The orchestra responds accordingly. Beneath and around the vocal line, artful percussion and woodwind punctuation offer some relief from the haunting darkness of a slowly developing score that seems more modern than moving.
It’s only in the shorter, second act of this under-two-hours opera that things come to a head. Here the clouds of the compound are exposed to the artificial light of ABC News. Interviewed via satellite by “King” (again Burdette), some of the women do their best to toe the party line. Others are far more equivocal. While Eliza uses the opportunity to share that she was married underage and to announce her departure, Ruth cracks wide open and leaves the room.
The slowly developing score seems more modern than moving.
Later that night, Ruth commits suicide. Although the women rejoice that their children have been returned, the final scene finds them mourning at Ruth’s gravesite. Lucinda, wishing that her mother had taken her life instead, glows at the thought of her life with Father.
Although director Rebecca Taichman skillfully animates the first act as if the women just occasionally awake from sleep, she and set- and video-designers Leo Warner and Mark Grimmer stumble in their second act, black-and-white video projections. Rather than showing the women televised in real time, they rely on faultily synched preedited clips that prove more distracting than telling.
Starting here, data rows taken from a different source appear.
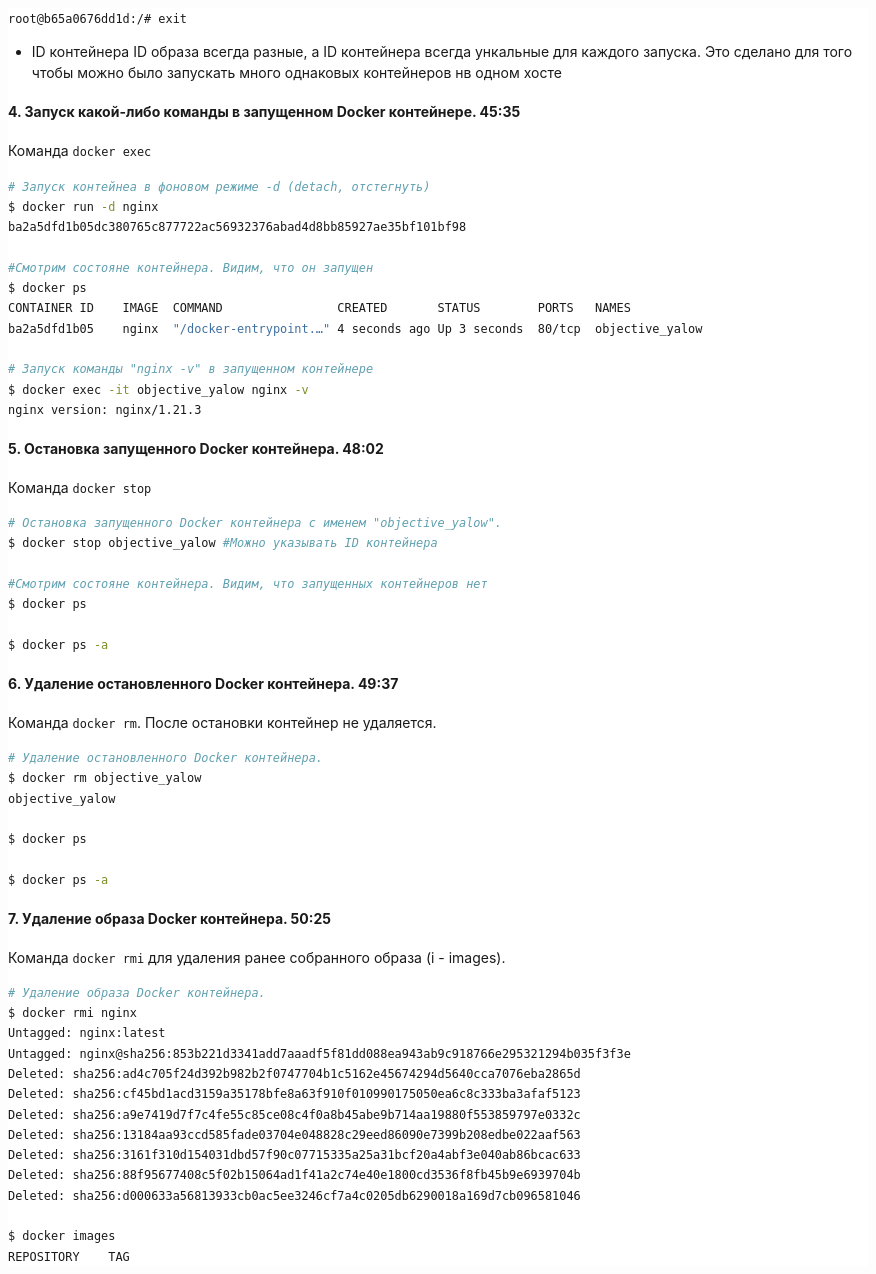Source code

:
 ```bash
root@b65a0676dd1d:/# exit
```
- ID контейнера  ID образа всегда разные, а ID контейнера всегда ункальные для каждого запуска. Это сделано для того чтобы можно было запускать много однаковых контейнеров нв одном хосте
#### 4. Запуск какой-либо команды в запущенном Docker контейнере. 45:35
Команда ` docker exec `
```bash
# Запуск контейнеа в фоновом режиме -d (detach, отстегнуть)
$ docker run -d nginx
ba2a5dfd1b05dc380765c877722ac56932376abad4d8bb85927ae35bf101bf98

#Смотрим состояне контейнера. Видим, что он запущен
$ docker ps
CONTAINER ID    IMAGE  COMMAND                CREATED       STATUS        PORTS   NAMES
ba2a5dfd1b05    nginx  "/docker-entrypoint.…" 4 seconds ago Up 3 seconds  80/tcp  objective_yalow

# Запуск команды "nginx -v" в запущенном контейнере
$ docker exec -it objective_yalow nginx -v
nginx version: nginx/1.21.3
```
#### 5. Остановка запущенного Docker контейнера. 48:02
Команда ` docker stop `
```bash
# Остановка запущенного Docker контейнера с именем "objective_yalow".
$ docker stop objective_yalow #Можно указывать ID контейнера

#Смотрим состояне контейнера. Видим, что запущенных контейнеров нет
$ docker ps

$ docker ps -a
```
#### 6. Удаление остановленного Docker контейнера. 49:37
Команда ` docker rm `. После остановки контейнер не удаляется. 
```bash
# Удаление остановленного Docker контейнера.
$ docker rm objective_yalow
objective_yalow

$ docker ps

$ docker ps -a
```
#### 7. Удаление образа Docker контейнера. 50:25
Команда ` docker rmi ` для удаления ранее собранного образа (i - images).
```bash
# Удаление образа Docker контейнера.
$ docker rmi nginx
Untagged: nginx:latest
Untagged: nginx@sha256:853b221d3341add7aaadf5f81dd088ea943ab9c918766e295321294b035f3f3e
Deleted: sha256:ad4c705f24d392b982b2f0747704b1c5162e45674294d5640cca7076eba2865d
Deleted: sha256:cf45bd1acd3159a35178bfe8a63f910f010990175050ea6c8c333ba3afaf5123
Deleted: sha256:a9e7419d7f7c4fe55c85ce08c4f0a8b45abe9b714aa19880f553859797e0332c
Deleted: sha256:13184aa93ccd585fade03704e048828c29eed86090e7399b208edbe022aaf563
Deleted: sha256:3161f310d154031dbd57f90c07715335a25a31bcf20a4abf3e040ab86bcac633
Deleted: sha256:88f95677408c5f02b15064ad1f41a2c74e40e1800cd3536f8fb45b9e6939704b
Deleted: sha256:d000633a56813933cb0ac5ee3246cf7a4c0205db6290018a169d7cb096581046

$ docker images
REPOSITORY    TAG
```
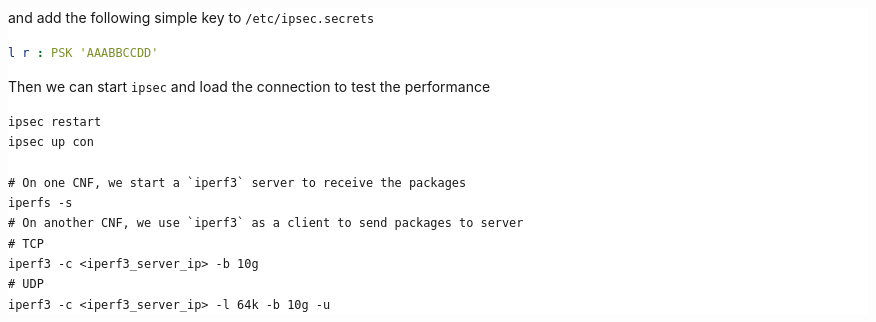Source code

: and add the following simple key to `/etc/ipsec.secrets`

```yaml
l r : PSK 'AAABBCCDD'
```

Then we can start `ipsec` and load the connection to test the performance

```shell
ipsec restart
ipsec up con

# On one CNF, we start a `iperf3` server to receive the packages
iperfs -s
# On another CNF, we use `iperf3` as a client to send packages to server
# TCP
iperf3 -c <iperf3_server_ip> -b 10g
# UDP
iperf3 -c <iperf3_server_ip> -l 64k -b 10g -u

```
As the curtain falls, it’s hard not to wonder whether the compound can fully return to business-as-usual. (More Prozac, please!) It’s equally difficult to suppress the sense that, despite unquestionably beautiful music and carefully parceled out conflict, Dark Sisters is better at engaging the mind than touching the heart.
Light Amid the Dreariness
Muhly, who began to workshop the opera in 2008 (when he was not yet 27), has tailored his music to his singers’ strengths. And what singers they are! Lynch, for one, sings with as much eloquence as Muhly and librettist Karam allow. Her ability to convey sadness invokes the artistry of that gifted soprano Melody Moore, San Francisco Opera’s moving Heart of a Soldier lead, who is slated to star in the 2012 New York City Opera American premiere of Rufus Wainwright’s Prima Donna.
Absolutely astounding is Jennifer Check (Almera). A large-bodied woman who sails up to a substantial, gorgeously voiced high D, then embraces her softer passages with equal artistry, Check possesses eloquence and an assurance that stand out among singers who regularly appear in major houses. Gigliotti, for example, just sang the valkyrie Sigrune at the Metropolitan Opera, and Margaret Lattimore (Presendia) and Jennifer Zetlan (Zina) have sung there, as well. The lighter-voiced Bachrach, who recently graduated from Mannes College, shows great potential, though the stolid Burdette was probably far juicier as Papageno and Leporello with NYCO. Virtually all these singers would sound right at home in the War Memorial Opera House or Davies Symphony Hall.
I’m eager to see whether Muhly and Karam revise the opera, once the run ends. As it now stands, Dark Sisters cries for brilliant bolts of lightning amid its occasional electronic thunder.